Le gouverneur Dupleix s’excusa dans ses Mémoires sur des ordres secrets du ministère. Mais il n’avait pu recevoir à six mille lieues des ordres concernant une conquête qu’on venait de faire, et que le ministère de France n’avait jamais pu prévoir. Si ces ordres funestes avaient été donnés par prévoyance, ils étaient formellement contradictoires avec ceux que La Bourdonnaie avait apportés. Le ministère aurait eu à se reprocher la perte de neuf millions dont on priva la France en violant la capitulation, mais surtout le cruel traitement dont il paya le génie, la valeur, et la magnanimité de La Bourdonnaie.

M. Dupleix répara depuis sa faute affreuse et ce malheur public en défendant Pondichéry pendant quarante-deux jours de tranchée ouverte contre deux amiraux anglais soutenus des troupes d’un nabab du pays.
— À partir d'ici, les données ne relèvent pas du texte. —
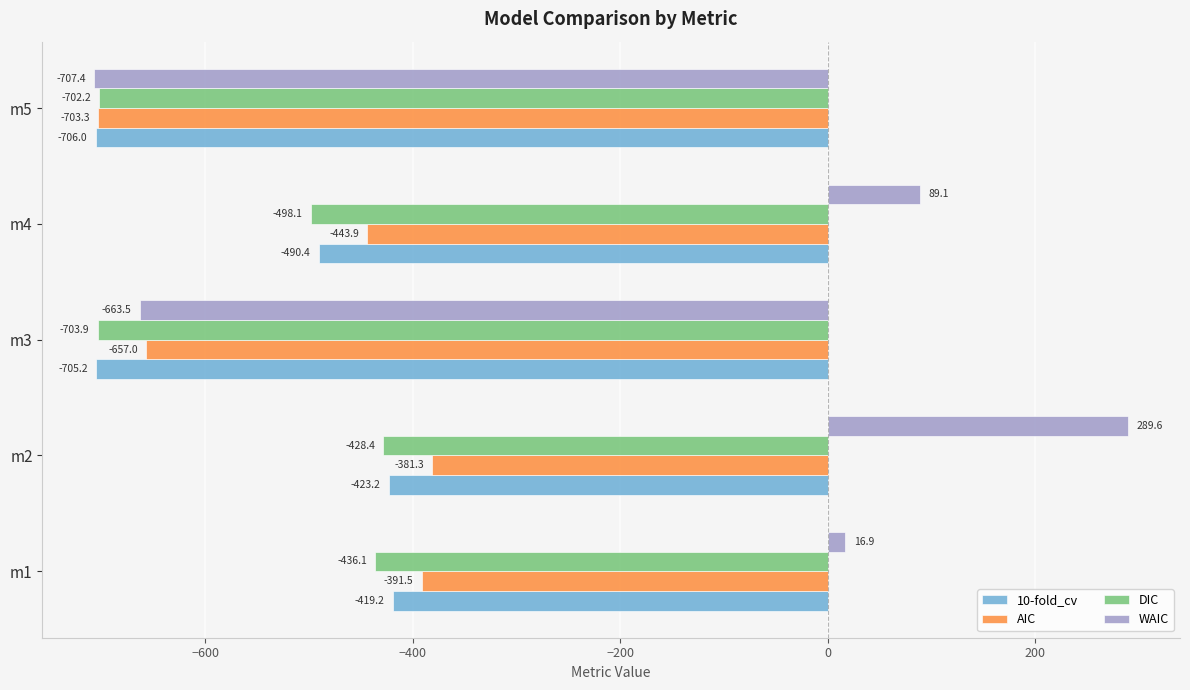

What is the minimum value shown in the chart?

-707.4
Il servit de général, d’ingénieur, d’artilleur, de munitionnaire ; ses soins, son activité, son industrie, et la valeur éclairée de M. de Bussy, officier distingué, sauvèrent la ville pour cette fois. M. de Bussy servait alors dans la troupe de la compagnie qu’on nommait le bataillon de l’Inde. Il était venu de Paris chercher sur le rivage de Coromandel la gloire et la fortune. Il y trouva l’une et l’autre. La cour de France récompensa Dupleix en le décorant du grand cordon rouge et du titre de marquis.

La faction française et l’anglaise, l’une ayant conservé la capitale de son commerce, l’autre ayant perdu la sienne, s’attachaient plus que jamais à ces nababs, à ces soubas dont nous avons parlé. Nous avons dit que l’empire était devenu une anarchie. Ces princes, étant toujours en guerre les uns contre les autres, se partageaient entre les Français et les Anglais : ce fut une suite de guerres civiles dans la presqu’île.

Nous n’entrerons point ici dans les détails de leurs entreprises ; assez d’autres ont écrit les querelles, les perfidies des Nazerzingue, des Mouzaferzingue, leurs intrigues, leurs combats, leurs assas-

  1. Le 9 septembre 1753 ; voyez tome XV, page 331.